An informative workshop and project on how to build Risc-V CPU core organized by VSD Corp and Redwood EDA. This workshop helped me learn the basics of RISC-V core and its RV32I instruction set. This workshop was a day by day learning of RISC-V concepts and its practical experience in Open-source tools. Here, we used languages like C, Assembly Language Programming for software implementation and TL-Verilog for HDL implementation. The tools used were: Spike and Makerchip IDE open-source platform developed by Redwood EDA.

════════════════

### [Written task A]
Could you transcribe the part of the records that begins with the line containing "The image size" and runs through the end of the records, reproducing each line unchanged?
### [Written task B]
How would you continue the account of the RISC-V CPU core workshop, picking up right after its last sentence?

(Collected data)
════════════════

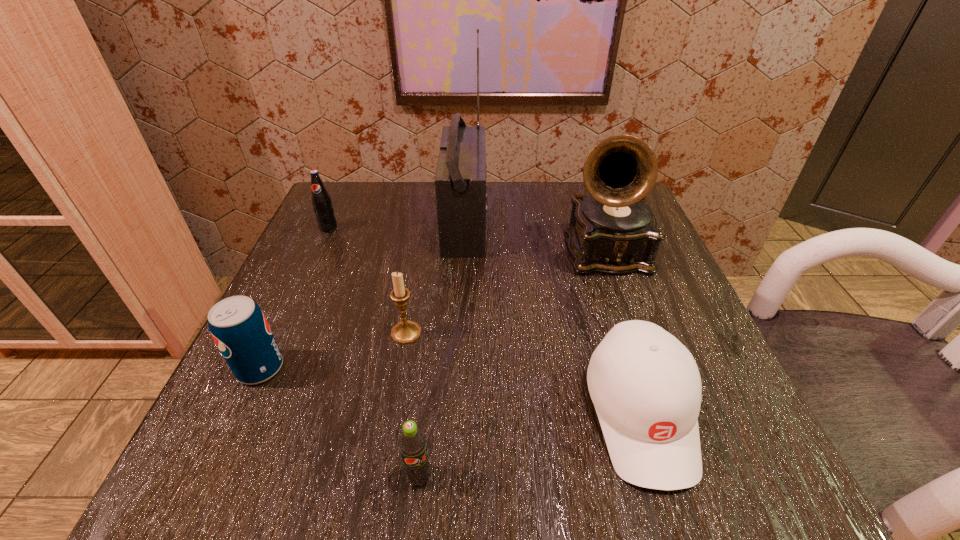
This screenshot has height=540, width=960. Identify the location of free space located on the front label of the farthest soda. (255, 390).

You are a GUI agent. You are given a task and a screenshot of the screen. Output one action in this format:
    pyautogui.click(x=<x>, y=<y>)
    Task: Click on the free point located 0.220m on the front of the third object from left to right
    
    Given the screenshot: What is the action you would take?
    (x=382, y=480)

Identify the location of vacant space located on the right of the second nearest soda. The height and width of the screenshot is (540, 960). (483, 368).

Where is `radio receiver that is at the far edge`? The width and height of the screenshot is (960, 540). radio receiver that is at the far edge is located at coordinates (460, 182).

This screenshot has height=540, width=960. What are the coordinates of `phonograph record present at the far edge` in the screenshot? It's located at (614, 231).

The height and width of the screenshot is (540, 960). Identify the location of pop that is at the far edge. (322, 204).

At what (x,y) coordinates should I click in order to perform the action: click on soda that is at the near edge. Please return your answer as a coordinate pair (x, y). The height and width of the screenshot is (540, 960). Looking at the image, I should click on (412, 443).

Identify the location of baseball cap situated at the near edge. (645, 385).

The image size is (960, 540). In order to click on phonograph record located in the right edge section of the desktop in this screenshot , I will do `click(614, 231)`.

Identify the location of baseball cap located in the right edge section of the desktop. The width and height of the screenshot is (960, 540). (645, 385).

════════════════

### [Final answer A]
The image size is (960, 540). In order to click on phonograph record located in the right edge section of the desktop in this screenshot , I will do `click(614, 231)`.

Identify the location of baseball cap located in the right edge section of the desktop. The width and height of the screenshot is (960, 540). (645, 385).

### [Final answer B]
2. Day 1: Instruction set architecture
3. Day 2: Application Binary Interface and RISC-V specifications
4. Day 3: Digital logic with TL-Verilog in Makerchip IDE
5. Day 4: Coding a RISC-V CPU subset
6. Day 5: Pipelining and completing your CPU
RISC-V is an open standard instruction set architecture (ISA) based on established reduced instruction set computer (RISC) principles. Unlike most other ISA designs, the RISC-V ISA is provided under open source licenses that do not require fees to use. Notable features of the RISC-V ISA include a load–store architecture, bit patterns to simplify the multiplexers in a CPU, IEEE 754 floating-point, a design that is architecturally neutral, and placing most-significant bits at a fixed location to speed sign extension. In this workshop we learnt the basic concepts of RISC-V architecture and RISC instruction set. We also did hands on C programming, Assembly Language and TL-verilog.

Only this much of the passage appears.